I wouldn’t say the grid is ambitious though – it is indeed lower than what you’re dealing with :slight_smile: But same point persists: We are seeing embodied becoming more important – dominant even in some cases – and that’s because of a milder climate/lower EUI, and much lower grid carbon intensity.

Best of luck :slight_smile:


Sounds like a good study, it’s important to give our clients the best available, regionally relevant info on carbon emissions. And 33 is a good EUI as well, much better than many buildings, so energy-related carbon emissions may be underreported in many cases compared to your study. As a reference for everyone else, the US average GHG is in the 800s, well below the 1300 lbCO2e/MWh dirty grid in the study. https://www.epa.gov/egrid/power-profiler#/ You can find your region easily in the link.

As another reference, the US electricity grid has decreased carbon intensity by more than 35% since the peak around 15 years ago.


We need urgent action on all strategies, embodied and operational. For energy, we need ‘efficient electrification’ that includes heat pumps (2x-3x more efficient than electric resistance or gas, sometimes up to 6x) to reduce carbon emissions from electricity.

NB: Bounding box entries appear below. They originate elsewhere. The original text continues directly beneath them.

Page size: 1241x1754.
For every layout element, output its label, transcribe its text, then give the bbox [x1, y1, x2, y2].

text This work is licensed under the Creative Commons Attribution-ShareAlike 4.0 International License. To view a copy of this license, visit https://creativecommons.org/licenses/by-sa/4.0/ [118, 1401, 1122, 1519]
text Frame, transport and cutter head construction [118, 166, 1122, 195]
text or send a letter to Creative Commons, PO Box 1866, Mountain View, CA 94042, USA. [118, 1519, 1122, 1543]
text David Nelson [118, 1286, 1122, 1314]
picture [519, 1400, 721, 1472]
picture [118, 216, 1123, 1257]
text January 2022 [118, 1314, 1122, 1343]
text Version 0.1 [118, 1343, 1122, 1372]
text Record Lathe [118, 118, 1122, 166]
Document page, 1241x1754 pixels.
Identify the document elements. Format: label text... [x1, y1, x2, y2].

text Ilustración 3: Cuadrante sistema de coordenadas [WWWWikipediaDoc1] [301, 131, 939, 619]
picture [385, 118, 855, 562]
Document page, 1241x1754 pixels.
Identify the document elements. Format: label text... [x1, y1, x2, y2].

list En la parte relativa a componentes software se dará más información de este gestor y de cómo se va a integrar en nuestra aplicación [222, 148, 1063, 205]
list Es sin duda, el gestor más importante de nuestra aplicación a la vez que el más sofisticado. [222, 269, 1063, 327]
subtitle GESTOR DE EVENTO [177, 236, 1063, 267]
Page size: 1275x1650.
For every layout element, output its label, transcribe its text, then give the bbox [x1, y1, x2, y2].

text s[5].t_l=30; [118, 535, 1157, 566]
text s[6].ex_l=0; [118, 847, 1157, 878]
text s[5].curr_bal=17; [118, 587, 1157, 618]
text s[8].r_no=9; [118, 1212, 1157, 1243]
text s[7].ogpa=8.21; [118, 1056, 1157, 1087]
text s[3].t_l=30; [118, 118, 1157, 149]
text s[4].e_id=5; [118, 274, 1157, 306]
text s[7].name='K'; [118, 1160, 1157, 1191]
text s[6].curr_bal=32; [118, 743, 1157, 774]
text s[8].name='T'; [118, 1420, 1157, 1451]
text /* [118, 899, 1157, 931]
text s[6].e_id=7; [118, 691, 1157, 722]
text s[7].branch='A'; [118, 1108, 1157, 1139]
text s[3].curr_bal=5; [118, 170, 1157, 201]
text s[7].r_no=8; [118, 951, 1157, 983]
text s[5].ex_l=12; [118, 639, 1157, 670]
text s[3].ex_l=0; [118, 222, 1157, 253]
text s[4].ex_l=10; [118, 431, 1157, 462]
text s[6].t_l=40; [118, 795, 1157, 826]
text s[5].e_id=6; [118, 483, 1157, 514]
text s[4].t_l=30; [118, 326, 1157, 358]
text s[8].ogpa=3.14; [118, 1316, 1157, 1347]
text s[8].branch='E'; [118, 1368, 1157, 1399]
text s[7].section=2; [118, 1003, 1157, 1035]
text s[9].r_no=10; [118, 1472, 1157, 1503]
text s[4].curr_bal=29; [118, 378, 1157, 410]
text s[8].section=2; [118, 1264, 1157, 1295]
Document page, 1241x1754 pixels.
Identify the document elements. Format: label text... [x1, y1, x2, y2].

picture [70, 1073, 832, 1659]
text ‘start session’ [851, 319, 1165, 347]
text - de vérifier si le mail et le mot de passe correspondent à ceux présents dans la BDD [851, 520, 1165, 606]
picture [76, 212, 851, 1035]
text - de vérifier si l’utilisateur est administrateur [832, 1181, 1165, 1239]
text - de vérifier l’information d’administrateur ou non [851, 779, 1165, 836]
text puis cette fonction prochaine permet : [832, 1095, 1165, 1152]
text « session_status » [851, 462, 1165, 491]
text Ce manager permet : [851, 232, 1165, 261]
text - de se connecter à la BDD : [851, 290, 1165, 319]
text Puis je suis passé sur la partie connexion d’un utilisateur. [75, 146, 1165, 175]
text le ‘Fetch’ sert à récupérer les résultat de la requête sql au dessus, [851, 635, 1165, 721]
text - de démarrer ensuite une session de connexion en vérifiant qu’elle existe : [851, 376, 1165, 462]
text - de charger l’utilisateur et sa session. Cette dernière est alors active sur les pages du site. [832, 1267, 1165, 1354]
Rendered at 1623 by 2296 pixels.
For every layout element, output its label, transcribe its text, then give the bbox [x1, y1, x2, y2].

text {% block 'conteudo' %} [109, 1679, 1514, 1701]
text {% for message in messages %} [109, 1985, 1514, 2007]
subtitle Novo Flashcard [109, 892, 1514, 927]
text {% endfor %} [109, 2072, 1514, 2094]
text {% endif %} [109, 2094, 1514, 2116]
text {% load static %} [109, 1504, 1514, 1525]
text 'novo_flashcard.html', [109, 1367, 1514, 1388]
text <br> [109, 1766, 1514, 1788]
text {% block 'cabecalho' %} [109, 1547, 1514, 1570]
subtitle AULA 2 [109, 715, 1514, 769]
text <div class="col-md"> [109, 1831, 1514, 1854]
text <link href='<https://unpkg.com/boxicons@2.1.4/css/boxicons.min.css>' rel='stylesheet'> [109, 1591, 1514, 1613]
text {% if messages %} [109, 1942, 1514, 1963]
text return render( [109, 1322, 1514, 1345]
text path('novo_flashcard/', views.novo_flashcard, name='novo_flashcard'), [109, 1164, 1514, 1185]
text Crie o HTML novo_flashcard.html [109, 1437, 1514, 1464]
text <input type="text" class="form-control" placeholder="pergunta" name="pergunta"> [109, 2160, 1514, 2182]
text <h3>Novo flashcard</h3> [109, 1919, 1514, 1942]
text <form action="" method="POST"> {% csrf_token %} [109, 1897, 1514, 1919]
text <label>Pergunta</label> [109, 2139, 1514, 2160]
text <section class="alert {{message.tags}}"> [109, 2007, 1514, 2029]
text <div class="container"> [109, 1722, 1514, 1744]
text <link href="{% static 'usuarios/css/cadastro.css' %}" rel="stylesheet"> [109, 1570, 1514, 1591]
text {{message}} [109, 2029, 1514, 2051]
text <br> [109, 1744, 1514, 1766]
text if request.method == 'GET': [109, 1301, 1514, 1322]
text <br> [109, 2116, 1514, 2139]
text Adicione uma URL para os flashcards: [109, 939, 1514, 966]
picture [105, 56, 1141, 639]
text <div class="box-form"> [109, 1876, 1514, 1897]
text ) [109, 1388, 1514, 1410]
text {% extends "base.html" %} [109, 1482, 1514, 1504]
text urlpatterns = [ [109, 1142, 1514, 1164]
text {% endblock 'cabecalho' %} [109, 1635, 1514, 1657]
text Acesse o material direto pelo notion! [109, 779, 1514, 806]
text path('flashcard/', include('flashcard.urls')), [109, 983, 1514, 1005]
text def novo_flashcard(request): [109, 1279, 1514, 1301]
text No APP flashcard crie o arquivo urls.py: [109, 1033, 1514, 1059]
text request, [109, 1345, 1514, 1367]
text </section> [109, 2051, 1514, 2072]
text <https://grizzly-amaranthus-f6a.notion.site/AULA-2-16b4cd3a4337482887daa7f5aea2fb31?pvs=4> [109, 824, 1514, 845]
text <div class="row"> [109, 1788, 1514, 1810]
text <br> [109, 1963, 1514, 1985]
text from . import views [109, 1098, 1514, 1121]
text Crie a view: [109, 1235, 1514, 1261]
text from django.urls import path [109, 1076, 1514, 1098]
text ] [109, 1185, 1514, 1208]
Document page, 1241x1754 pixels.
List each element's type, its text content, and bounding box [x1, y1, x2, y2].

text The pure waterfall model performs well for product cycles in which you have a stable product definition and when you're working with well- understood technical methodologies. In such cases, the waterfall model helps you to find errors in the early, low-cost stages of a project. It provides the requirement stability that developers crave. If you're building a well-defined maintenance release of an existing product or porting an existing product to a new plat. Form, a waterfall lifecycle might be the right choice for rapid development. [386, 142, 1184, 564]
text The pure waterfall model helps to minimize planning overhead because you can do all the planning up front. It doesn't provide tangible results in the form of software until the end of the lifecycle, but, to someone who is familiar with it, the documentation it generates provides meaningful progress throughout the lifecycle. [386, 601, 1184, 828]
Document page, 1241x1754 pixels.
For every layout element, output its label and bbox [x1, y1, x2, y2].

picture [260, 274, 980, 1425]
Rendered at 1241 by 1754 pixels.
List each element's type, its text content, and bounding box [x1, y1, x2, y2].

Agreed, Kjell. Nice summary!

The man-contributed CO2 in the atmosphere may be about one part in ten thousand of the atmosphere. This is supposed to be increasing the heat in the atmosphere by capturing solar energy re-emitted by the earth, that is not already being captured by the other CO2 present in the atmosphere, and then transferring that heat to the other 9,999 particles that surround each of these particles of CO2, while heating them by a significant amount.